What is it about this photo of Sub-Saharan migrants high up a pole in Spain’s border town of Melilla that earned AP’s Santi Palacios an Award of Excellence in the 2015 POYi competition’s General News category? The fence frames an immigrant camp on the Spanish side of the Moroccan border. If most people said: bloodied and bowed, or the dialogue of injury between distressed feet, or the novelty (and symbolism) of suspension, I’d add another thing. Given the everyday (versus the more spectacular) visibility of the migrant and the crisis of immigration, isn’t it also significant how they are couched, and the lower man tucked between a light fixture?
(If it’s actually a speaker, by the way, voicelessness is invisibility’s cousin.)

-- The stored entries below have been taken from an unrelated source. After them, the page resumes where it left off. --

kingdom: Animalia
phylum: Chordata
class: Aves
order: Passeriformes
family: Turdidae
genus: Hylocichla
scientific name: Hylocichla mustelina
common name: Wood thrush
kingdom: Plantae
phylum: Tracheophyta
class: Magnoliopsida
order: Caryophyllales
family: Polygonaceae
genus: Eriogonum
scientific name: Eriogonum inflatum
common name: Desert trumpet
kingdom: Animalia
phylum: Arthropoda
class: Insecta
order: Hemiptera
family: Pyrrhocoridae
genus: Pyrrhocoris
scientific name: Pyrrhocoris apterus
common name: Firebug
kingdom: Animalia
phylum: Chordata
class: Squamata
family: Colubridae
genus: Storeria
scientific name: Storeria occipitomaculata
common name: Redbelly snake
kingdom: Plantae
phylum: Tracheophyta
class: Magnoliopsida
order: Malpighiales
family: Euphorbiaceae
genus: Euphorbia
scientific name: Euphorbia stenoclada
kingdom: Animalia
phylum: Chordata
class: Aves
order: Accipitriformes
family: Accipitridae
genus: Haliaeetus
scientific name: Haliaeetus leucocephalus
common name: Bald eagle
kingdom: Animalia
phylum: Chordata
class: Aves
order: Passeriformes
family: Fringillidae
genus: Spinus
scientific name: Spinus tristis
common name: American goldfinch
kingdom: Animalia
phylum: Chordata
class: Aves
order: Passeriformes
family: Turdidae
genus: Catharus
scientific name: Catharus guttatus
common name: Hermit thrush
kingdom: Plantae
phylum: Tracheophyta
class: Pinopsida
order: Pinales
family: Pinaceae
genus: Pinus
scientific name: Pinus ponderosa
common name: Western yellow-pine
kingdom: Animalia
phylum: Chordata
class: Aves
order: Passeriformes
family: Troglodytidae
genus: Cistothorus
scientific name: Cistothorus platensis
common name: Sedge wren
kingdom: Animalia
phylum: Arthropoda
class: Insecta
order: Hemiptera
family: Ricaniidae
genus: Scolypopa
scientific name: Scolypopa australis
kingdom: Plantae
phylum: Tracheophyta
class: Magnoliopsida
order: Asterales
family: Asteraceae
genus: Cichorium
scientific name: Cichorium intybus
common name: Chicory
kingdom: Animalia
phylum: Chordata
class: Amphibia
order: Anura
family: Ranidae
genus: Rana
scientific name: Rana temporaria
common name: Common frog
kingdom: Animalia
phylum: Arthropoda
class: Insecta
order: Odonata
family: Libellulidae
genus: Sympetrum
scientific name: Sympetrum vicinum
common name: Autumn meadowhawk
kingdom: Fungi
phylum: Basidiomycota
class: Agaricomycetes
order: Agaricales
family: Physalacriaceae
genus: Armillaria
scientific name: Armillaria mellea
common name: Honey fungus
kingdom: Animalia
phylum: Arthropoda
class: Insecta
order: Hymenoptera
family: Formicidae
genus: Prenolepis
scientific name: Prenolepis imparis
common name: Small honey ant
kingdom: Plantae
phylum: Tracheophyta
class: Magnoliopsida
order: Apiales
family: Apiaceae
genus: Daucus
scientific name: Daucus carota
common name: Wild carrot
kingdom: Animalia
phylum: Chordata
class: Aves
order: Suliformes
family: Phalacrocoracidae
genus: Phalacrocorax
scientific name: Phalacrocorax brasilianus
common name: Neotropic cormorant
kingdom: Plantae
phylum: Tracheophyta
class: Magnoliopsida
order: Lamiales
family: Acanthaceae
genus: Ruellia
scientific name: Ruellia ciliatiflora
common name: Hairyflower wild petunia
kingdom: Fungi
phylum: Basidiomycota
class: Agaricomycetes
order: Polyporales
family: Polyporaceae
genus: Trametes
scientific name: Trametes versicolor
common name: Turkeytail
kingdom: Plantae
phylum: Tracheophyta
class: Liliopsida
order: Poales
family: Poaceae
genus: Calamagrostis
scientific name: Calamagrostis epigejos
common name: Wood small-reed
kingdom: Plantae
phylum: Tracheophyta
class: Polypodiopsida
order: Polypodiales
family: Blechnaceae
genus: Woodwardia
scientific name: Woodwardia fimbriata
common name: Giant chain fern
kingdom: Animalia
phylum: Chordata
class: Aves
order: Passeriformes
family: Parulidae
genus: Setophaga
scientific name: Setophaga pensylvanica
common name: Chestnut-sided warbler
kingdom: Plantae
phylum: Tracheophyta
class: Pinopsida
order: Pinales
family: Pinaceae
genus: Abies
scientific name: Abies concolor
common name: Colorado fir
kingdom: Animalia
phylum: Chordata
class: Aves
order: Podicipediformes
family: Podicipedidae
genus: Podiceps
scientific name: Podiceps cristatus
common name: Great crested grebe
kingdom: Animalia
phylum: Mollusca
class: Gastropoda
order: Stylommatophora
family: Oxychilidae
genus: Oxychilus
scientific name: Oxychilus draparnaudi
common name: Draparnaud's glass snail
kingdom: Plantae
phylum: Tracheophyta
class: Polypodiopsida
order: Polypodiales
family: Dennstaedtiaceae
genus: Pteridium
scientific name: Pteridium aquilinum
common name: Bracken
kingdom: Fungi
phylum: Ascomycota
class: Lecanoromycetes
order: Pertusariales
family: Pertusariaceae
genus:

(photo: Santi Palacios/AP. caption: A sub-Saharan migrant sits on top of a pole set in a metallic fence that divides Morocco and the Spanish enclave of Melilla on Thursday April 3, 2014. Spanish and Moroccan police have thwarted a fresh attempt by dozens of African migrants to try to scale border fences to enter the Spanish enclave of Melilla. Thousands of sub-Saharan migrants seeking a better life in Europe are living illegally in Morocco and regularly try to enter Melilla in the hope of later making it to mainland Spain.)